Let me ask you something. If a car dealer said to you, "Here, this Porsche is the best on the market, I'll give you a discount" - and then they sold you a PRAM - would you EVER do business with them again?? If you went back and the car dealer said, "It only looks like a pram because you're more of a Lambourghini man - here, give me £90,000 and I'll sell you this brilliant Lambourghini" - and then he sold you a WHEELBARROW - could you ever trust this dealer again??

THIS IS WHAT 'MAGICK' PRACTICIONERS HAVE BEEN DOING TO YOU ALL YOUR LIFE. MUGGING YOU OFF. SELLING YOU DUDS. PEDDLING SHIT.

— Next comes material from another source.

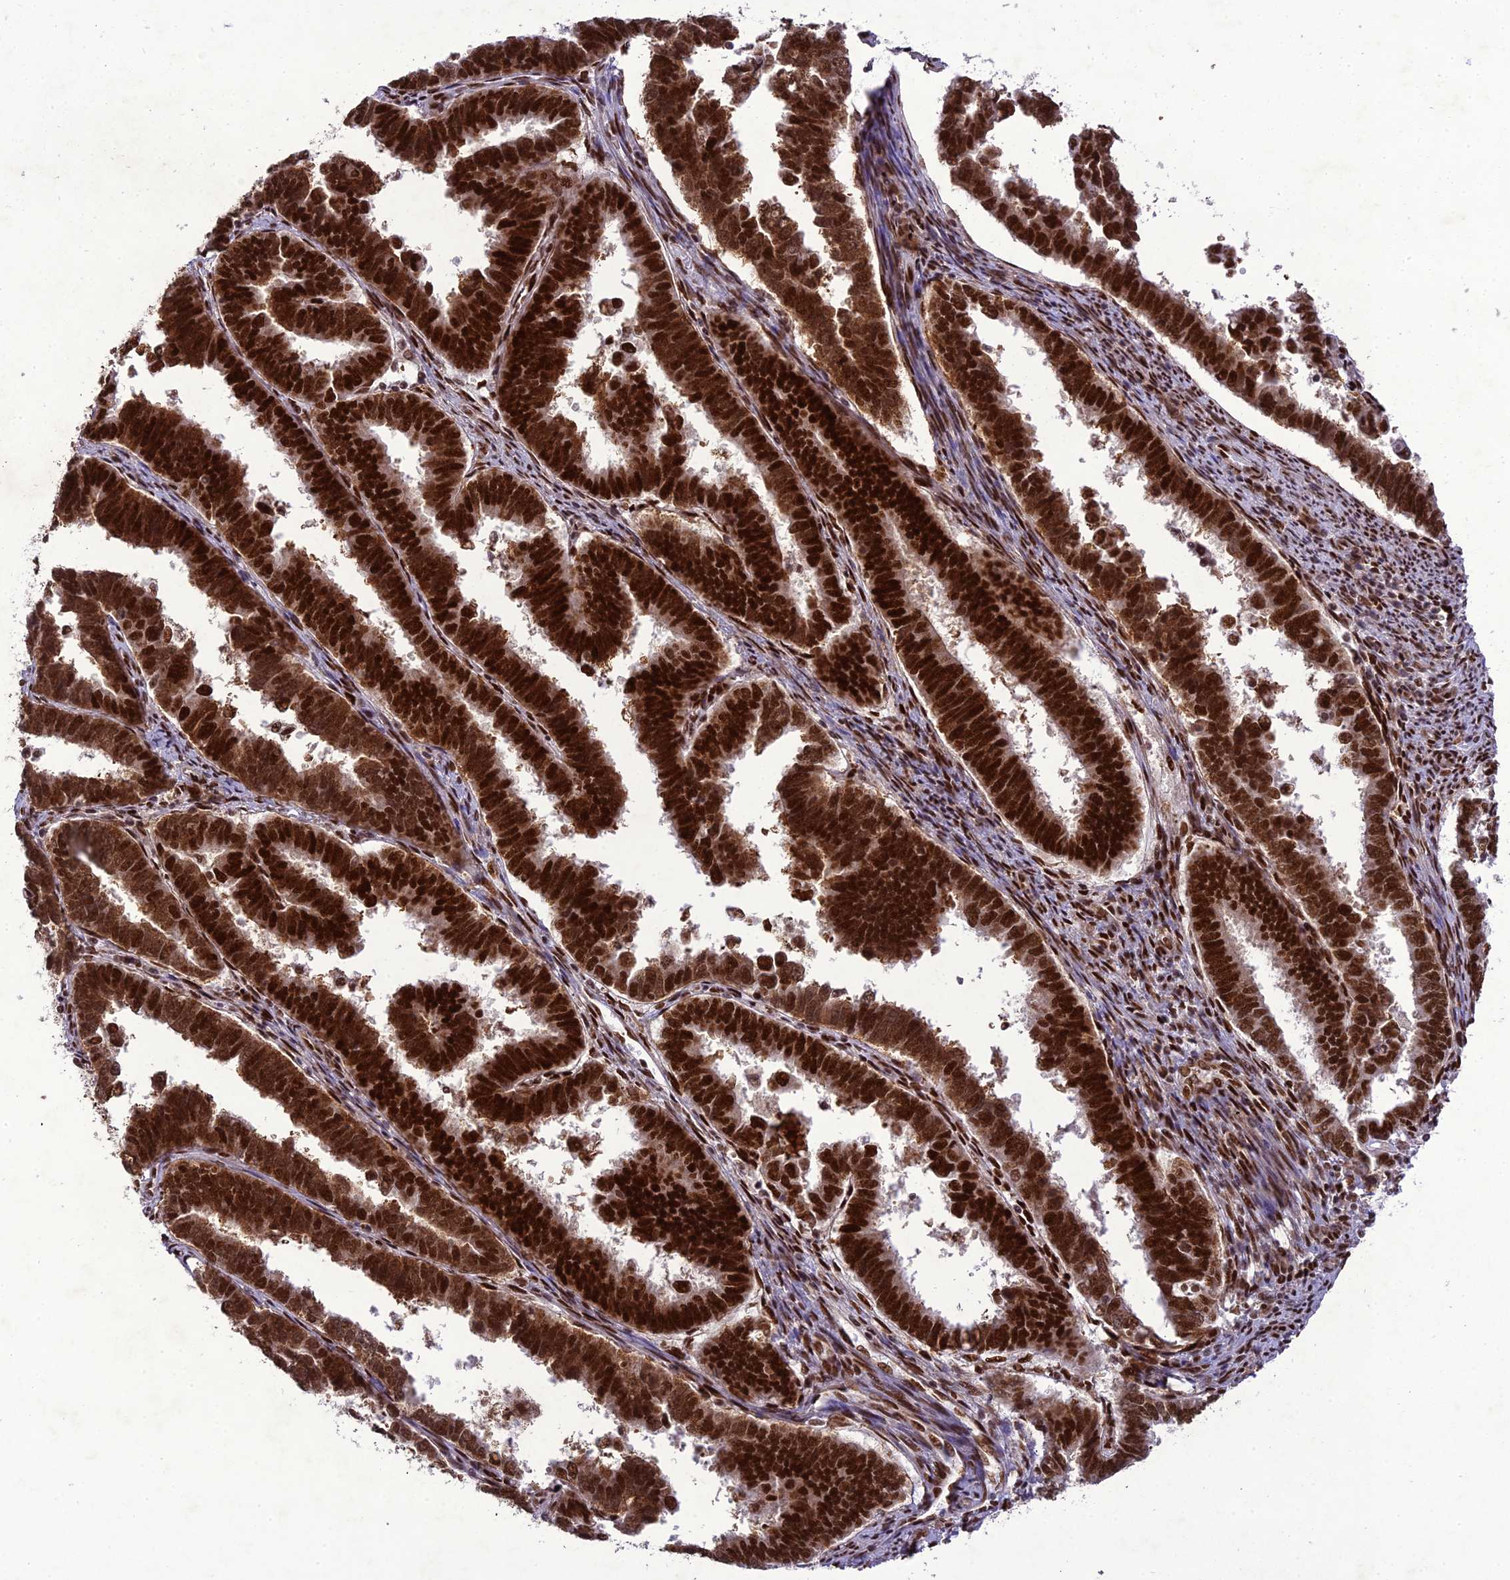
{"staining": {"intensity": "strong", "quantity": ">75%", "location": "nuclear"}, "tissue": "endometrial cancer", "cell_type": "Tumor cells", "image_type": "cancer", "snomed": [{"axis": "morphology", "description": "Adenocarcinoma, NOS"}, {"axis": "topography", "description": "Endometrium"}], "caption": "Approximately >75% of tumor cells in human endometrial cancer (adenocarcinoma) reveal strong nuclear protein expression as visualized by brown immunohistochemical staining.", "gene": "DDX1", "patient": {"sex": "female", "age": 75}}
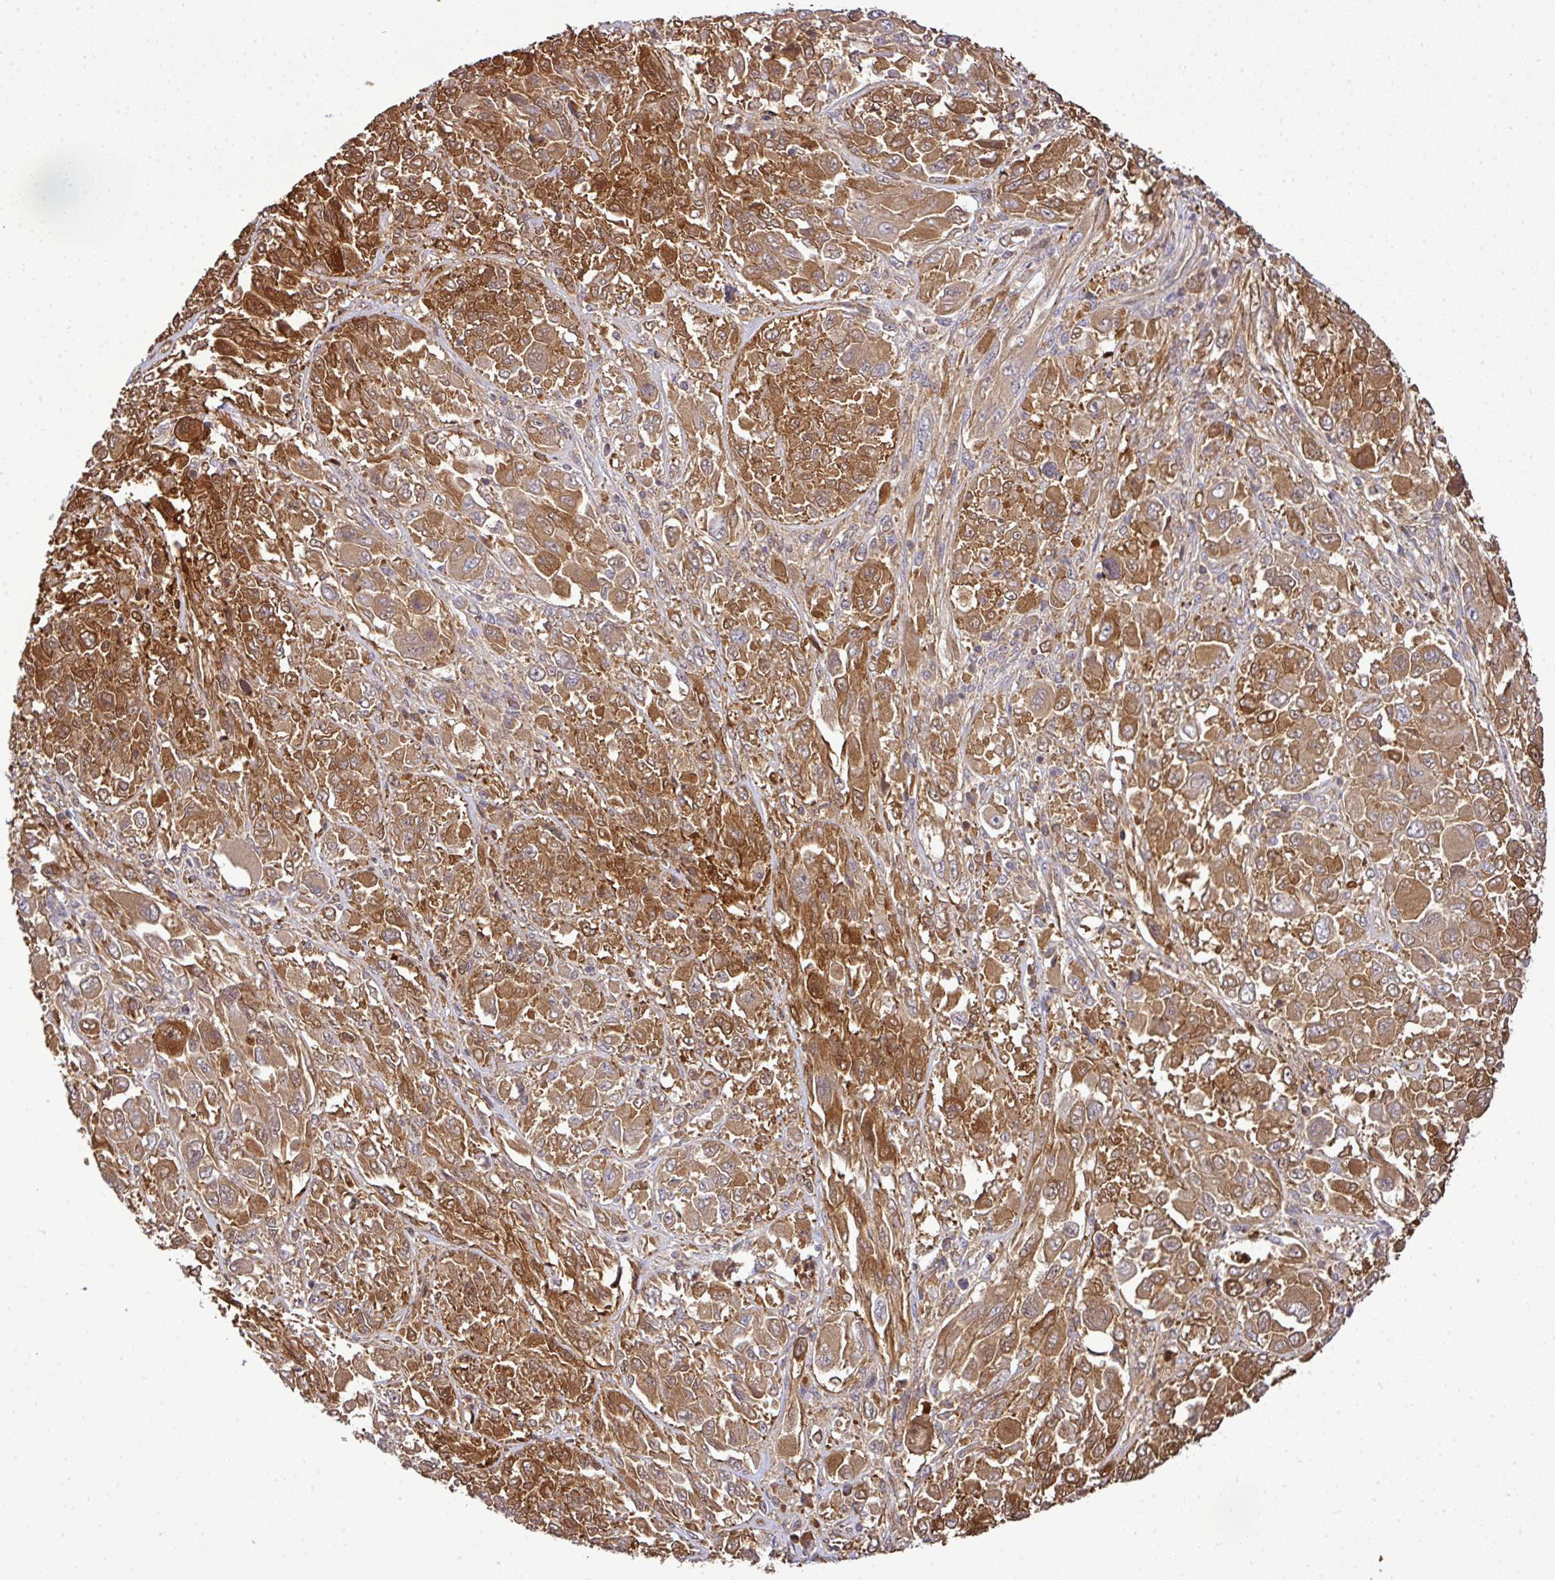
{"staining": {"intensity": "moderate", "quantity": ">75%", "location": "cytoplasmic/membranous"}, "tissue": "melanoma", "cell_type": "Tumor cells", "image_type": "cancer", "snomed": [{"axis": "morphology", "description": "Malignant melanoma, NOS"}, {"axis": "topography", "description": "Skin"}], "caption": "Moderate cytoplasmic/membranous staining for a protein is identified in about >75% of tumor cells of melanoma using immunohistochemistry.", "gene": "TMEM107", "patient": {"sex": "female", "age": 91}}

Now, imagine you're penniless, pushing your pram and wheelbarrow through the streets, making feeble VROOM VROOM noises - and then a motorbike dealer approaches you, and says, "Here, mate, I think you've been sold a couple of turkeys. Here's a Kawasaki Ninja, I won't lie to you, it's a bit pricey, but it does the business" - and he showed you a Kawasaki Ninja - would you think, "HMM. MAYBE THIS DEALER IS BETTER THAN THE CAR DEALER I PREVIOUSLY MET? I'LL USE HIS SERVICES INSTEAD". Or would you return to the previous car dealer and let him sell you a Tesco trolley for the price of a Rolls Royce?

WAKE UP AND THINK! You can't afford to let this one-off opportunity slide by. I can offer you a stake in the greatest occult activity known to man - making A FORTUNE. Your fellow witches and wiccans can chant and sigilise all they like - but I'm showing you a failproof way to GET STINKING RICH. ALL I AM CHARGING for revealing this incredible occult secret is £10,000, which you can pay me via Paypal - click on the contact link. That might seem a lot of money NOW - but just ask yourself this...

WHEN, THREE WEEKS FROM NOW, YOU'RE STANDING IN WILLIAM HILL, HANDING OVER £125,000 ON A 12/1 BET THAT YOU KNOW YOU CANNOT LOSE - WILL YOU BEGRUDGE HAVING SPENT A MERE £10,000 NOW?

I am a bona fide magician, it took me years of rigorous training to master this spell - now I am offering it to you and you can learn how to do it in LESS THAN AN HOUR! You'll get a Word Doc with full instructions in return. FOLLOW THESE INSTRUCTIONS, AND YOU CAN NOT GO WRONG. See you by the pool at the Palms!